Tomah Joseph made both practical household items and more decorative items out of birchbark, that he covered in Passamaquoddy carvings and then sold to tourists. This was done both for economic gain and to preserve the heritage of the Passamaquoddy tribe. Tomah Joseph's birchbark artwork differed from past native pieces as he developed his own illustrative style along with new forms that fit modern Victorian usage, such as yarn holders and waste baskets, which were previously not seen in birchbark craft.

Canoe Backrest were made both for their comfortable practicality while touring and then sold after a souvenirs. The backrest had a front and back panel with an ash tree seam connecting the two sides. It would normally be filled with wood shavings to hold its shape. Often these backrest were decorated with illustrations of the Native American legend behind Friar's Rock. They were made and sold from 1890 - 1900.

Lidded Box, in the Metropolitan Museum, is a 10.2 x 7 cm birchbark container made in 1890. It has carvings of birds on its lid, human figures on three of its four sides, and the words "KOLELEMOOKE MIKWID'HAMIN" on the fourth.

Tomah Joseph Basket was made in 1906. His signature story illustrations are carved on the outside of it. The imagery includes a bear, man, and canoe amongst other figures.

==New style==
Tomah Joseph adapted the traditional birch bark craft that was passed down through the Passamaquoddy tribe to meet the consumer ideals of non-native visitors purchasing his work. Originally Passamaquoddy artist would carve floral or geometric patterns, or use illustrations to tell stories on their artworks. Tomah Joseph was the first to combined all these styles into a singular piece creating this new style of Passamaquoddy carvings. As others started to copy and learn from his style, this new group of artists became known as the "School of Tomah Joseph."

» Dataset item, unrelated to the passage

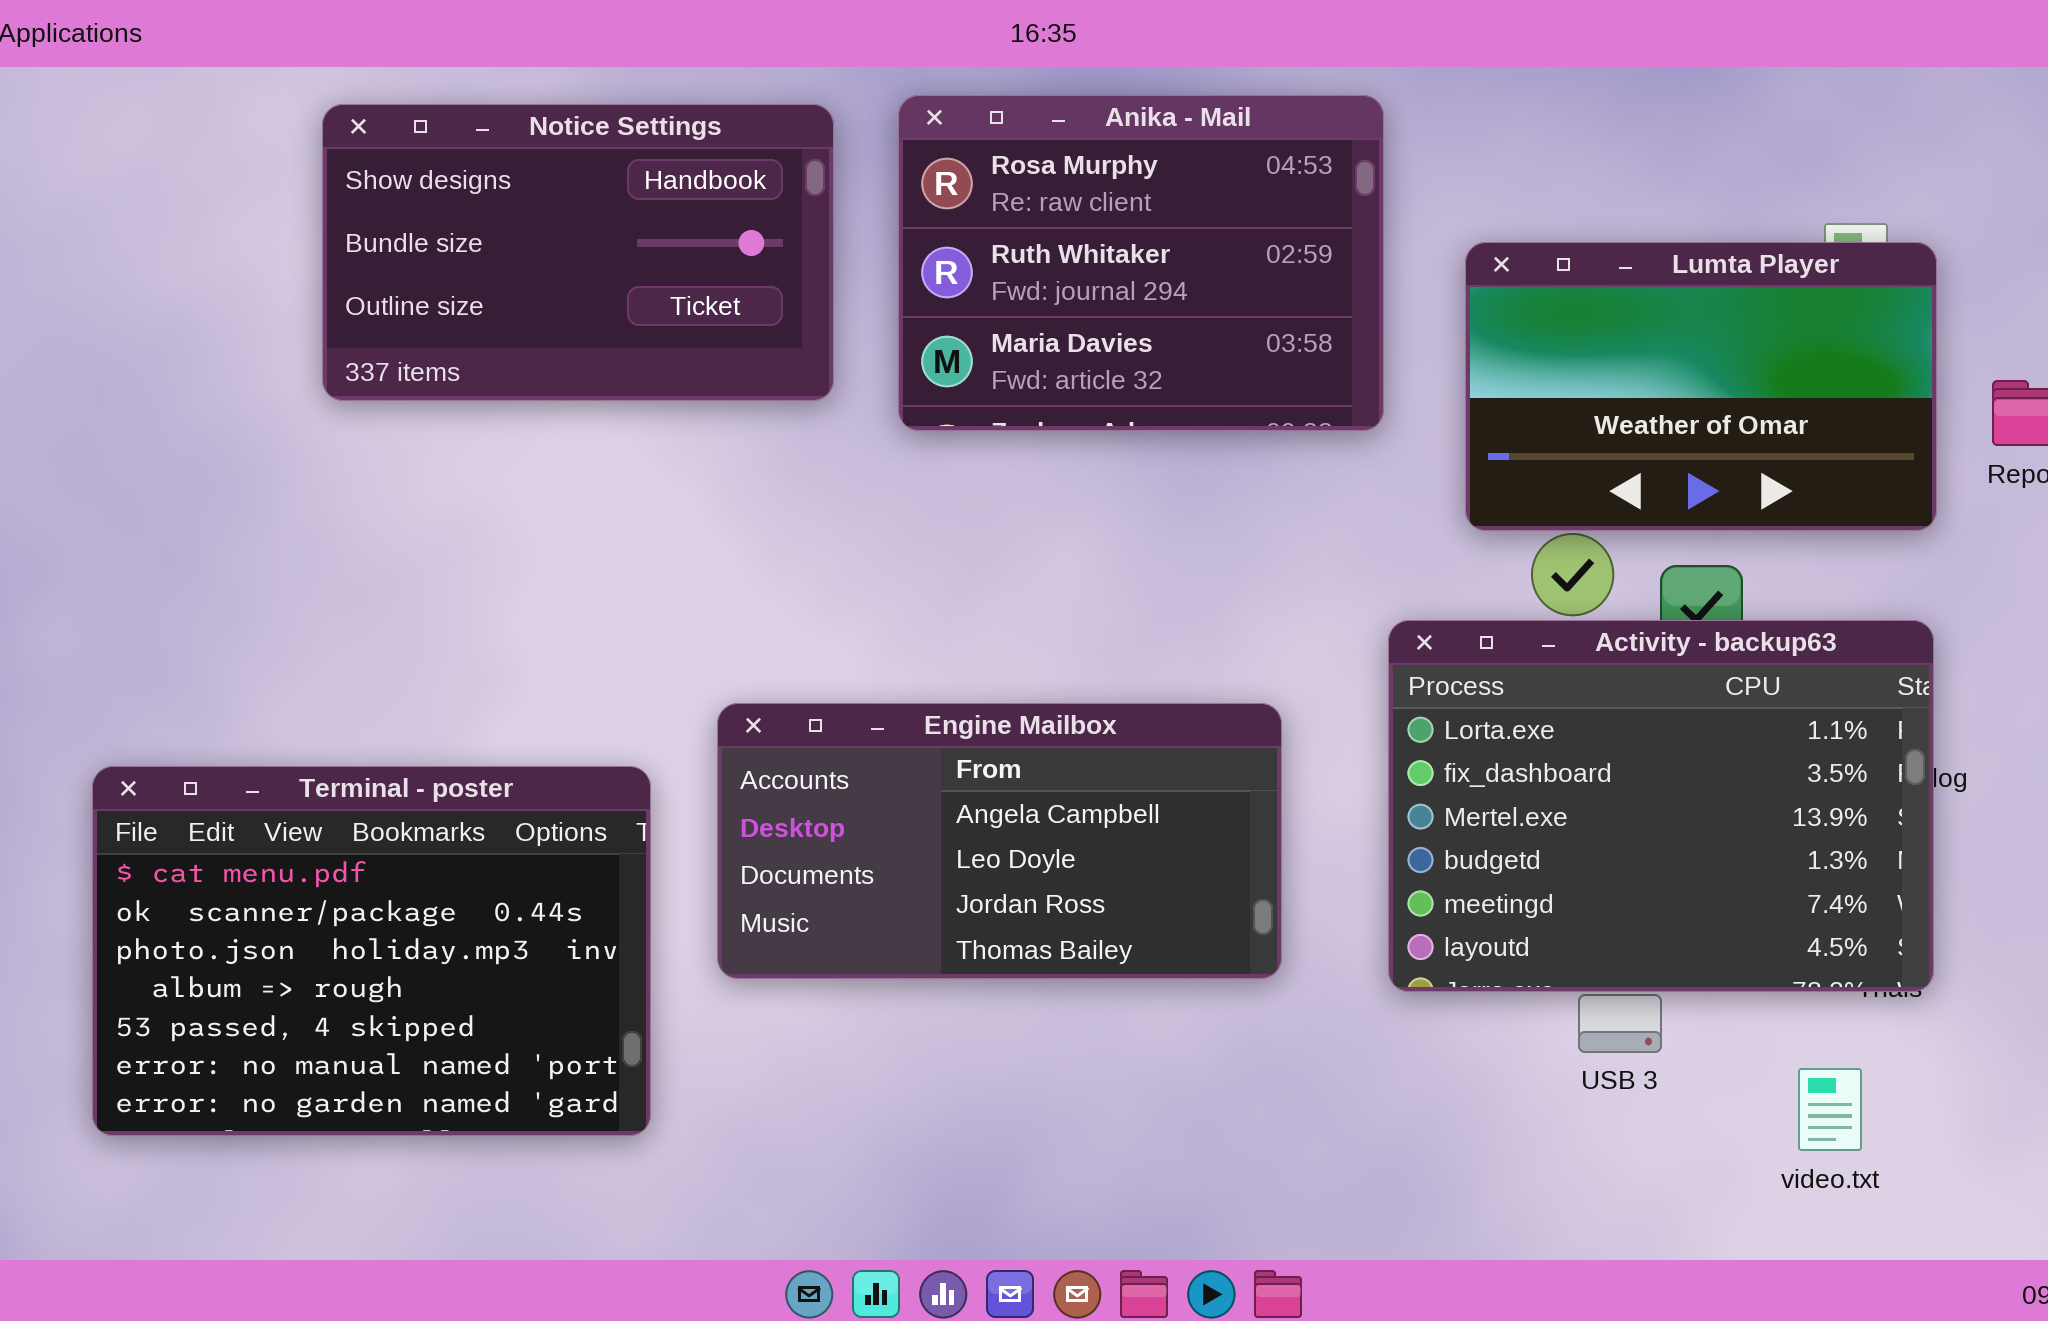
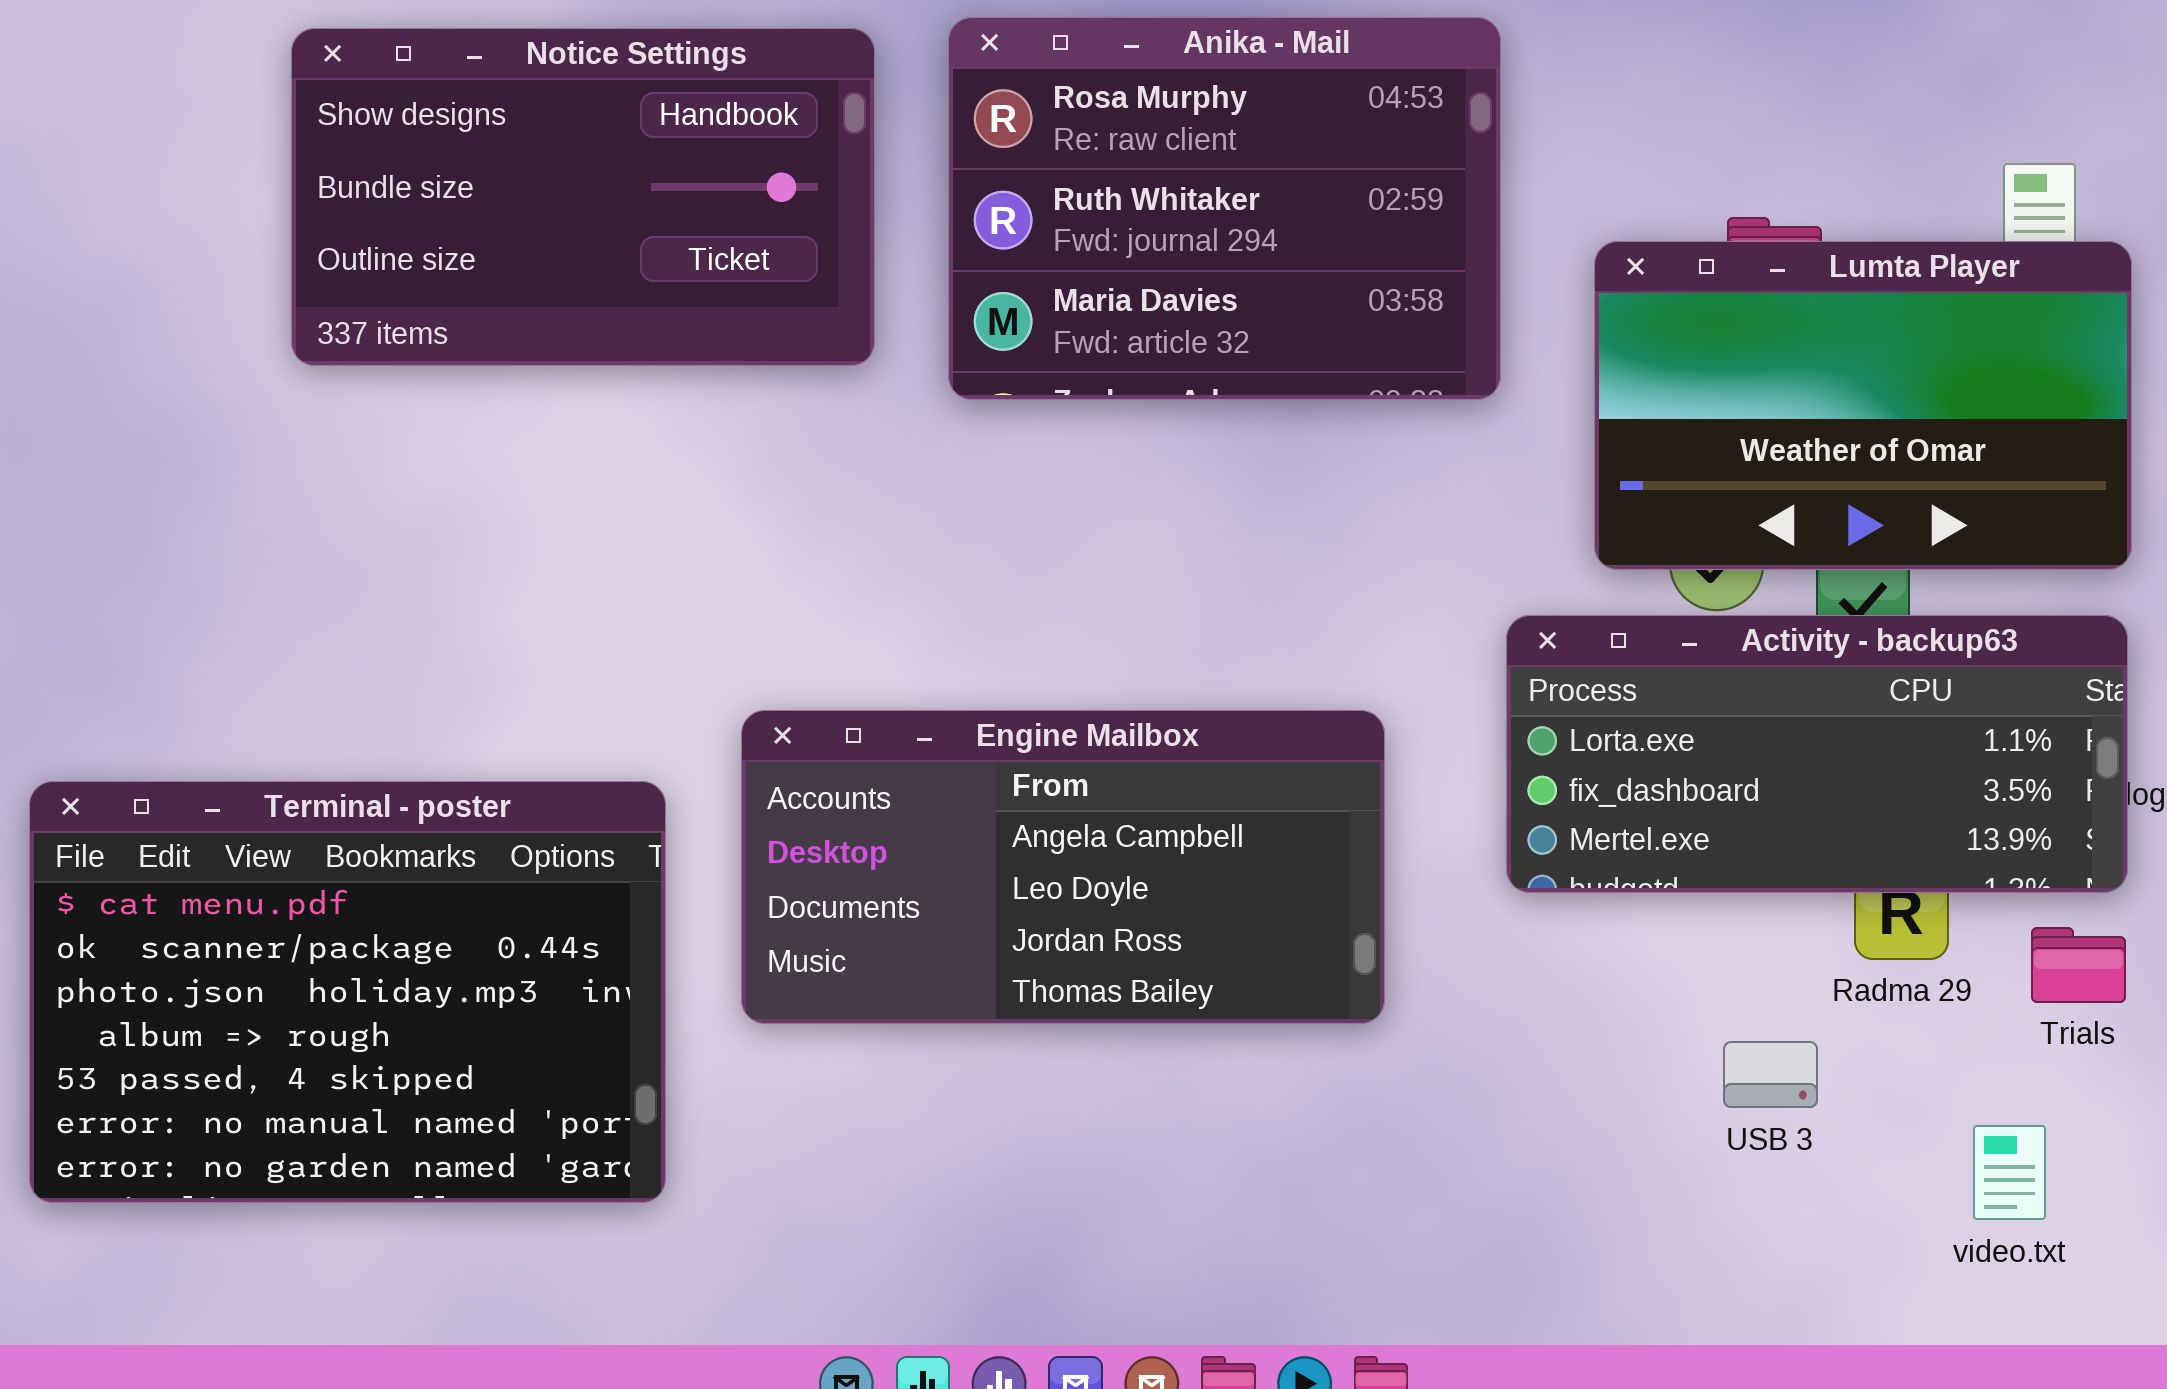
Lumta Player: [1465,242,1937,531] -> [1594,241,2132,570], moved
Activity - backup63: [1388,620,1934,992] -> [1506,615,2128,893], resized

The geometric and floral patterns would be incorporated as a frame around the characters that Joseph carved. The human figures also tended to be more realistic than the traditional picture writing used in previous Passamaquoddy artists carvings.

==Collections==
Joseph was an accomplished birchbark canoe-maker, who notably made a canoe for the young Franklin D. Roosevelt that is now in the collection of the Roosevelt Campobello International Park. Many of Joseph's works were birchbark manuscripts. His work is included in the collections of the Metropolitan Museum of Art, the Abbe Museum, and the National Museum of the American Indian, Smithsonian Institution.

==Exhibitions==
The Haffenreffer Museum of Anthropology at Brown University hosted an exhibition, History on Birchbark: The Art of Tomah Joseph, Passamaquoddy in 1993. Curated by Joan lester, the exhibition included information on the history of birchbark art, historical background on the Passamaquoddy tribe, a biography of Tomah Joseph's life including his relationships with Franklin Roosevelt and Charles Leland, the new style of birchbark work that Tomah Joseph created, the origin stories from Native American folklore that was used in his illustrations, as well as explanations for some specific carvings and what their significance was. The exhibition physically included archival photographs of Tomah Joseph's life, 42 various pieces he created, as well as some artworks created by his descendants.